• Assigned task 1: In the forum post about a possible U.S. attack on Iraq, shorten the paragraph that begins "The thread title is pretty self-explanatory" while keeping its main points.
• Assigned task 2: From the forum post about a possible U.S. attack on Iraq, copy word for word the part that opens with the words containing "The thread title" and closes with "itself to me yet?".

• Excerpt provided:
--------------------

So who thinks the U.S. will bomb the crap out of Iraq in the relatively near future?

The thread title is pretty self-explanatory, but I’d love to hear your thoughts, as the current U.S. administration’s rhetoric has certainly been ratcheted up over the past few weeks/months. Oddly enough, the level of rhetoric seems to correlate roughly with a) things not going well in Israel, and b) things not going well in Afghanistan. Or does it correlate with something else which just hasn’t manifested itself to me yet?

(Mods: if you feel this should be in IMHO, so be it. I thought that since it’s a deep and important question, and one which hopefully won’t have a specific answer anytime soon, if ever, that it should at least start off here.)

So who thinks:
a) threats to take down Saddam Hussein are a ploy to distract attention from Israel?
b) threats to take down Saddam Hussein are a ploy to distract attention from Afghanistan?
c) threats to take down Saddam Hussein are a ploy to help the Republicans do better in midterm elections?
d) threats to take down Saddam Hussein are a ploy to help the Republicans do better in the next Presidential election?
e) some other variation?

Please explain your reasoning, and indicate when (or whether) you think the bombing will commence. (Example: my best guy buddy thinks we won’t start until a year or so from now, because now or even a few months from now would be too soon to boost Dubya’s popularity for the Presidential election.)

Is that a moon around Planet Cynical? Geez, cynical-o-rama. Paging Machiavelli, your cynicism and captious* manner was found by Eva Luna. Sheesh, did your check to the DNC clear yet? Anyway, you may have a point. But…

Of course, (e), the attack will be out of geo-political, security, and military necessity. Or not. I await better refutations. Sorry, december, I could not resist that one.

:Rubbing temples: I need the Magic 8 Ball for the dates and times.

*You can’t fool me, I’m good at standardized tests. Hiding the ‘right’ answer in a dismissive fashion, the oldest trick of all.

--------------------

• Record excerpts:
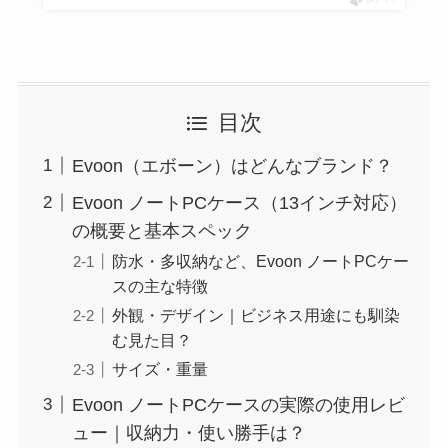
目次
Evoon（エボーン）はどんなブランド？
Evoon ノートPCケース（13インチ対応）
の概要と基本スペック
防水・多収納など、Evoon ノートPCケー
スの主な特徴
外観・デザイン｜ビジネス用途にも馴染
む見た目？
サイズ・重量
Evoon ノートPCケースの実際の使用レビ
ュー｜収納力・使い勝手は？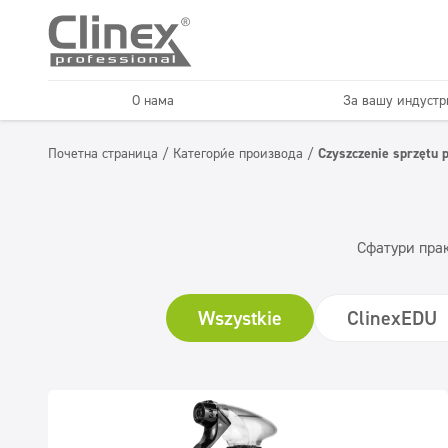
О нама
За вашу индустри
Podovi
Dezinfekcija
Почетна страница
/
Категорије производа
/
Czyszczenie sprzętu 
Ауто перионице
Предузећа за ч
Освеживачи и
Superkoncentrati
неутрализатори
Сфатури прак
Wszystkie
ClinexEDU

--------------------

• Task response 1: The poster asks for opinions because the current U.S. administration's rhetoric has grown sharper over the past few weeks or months. That rhetoric seems to rise roughly when things go badly in Israel and in Afghanistan. The poster asks whether it tracks something else that hasn't become clear to them yet.

• Task response 2:
The thread title is pretty self-explanatory, but I’d love to hear your thoughts, as the current U.S. administration’s rhetoric has certainly been ratcheted up over the past few weeks/months. Oddly enough, the level of rhetoric seems to correlate roughly with a) things not going well in Israel, and b) things not going well in Afghanistan. Or does it correlate with something else which just hasn’t manifested itself to me yet?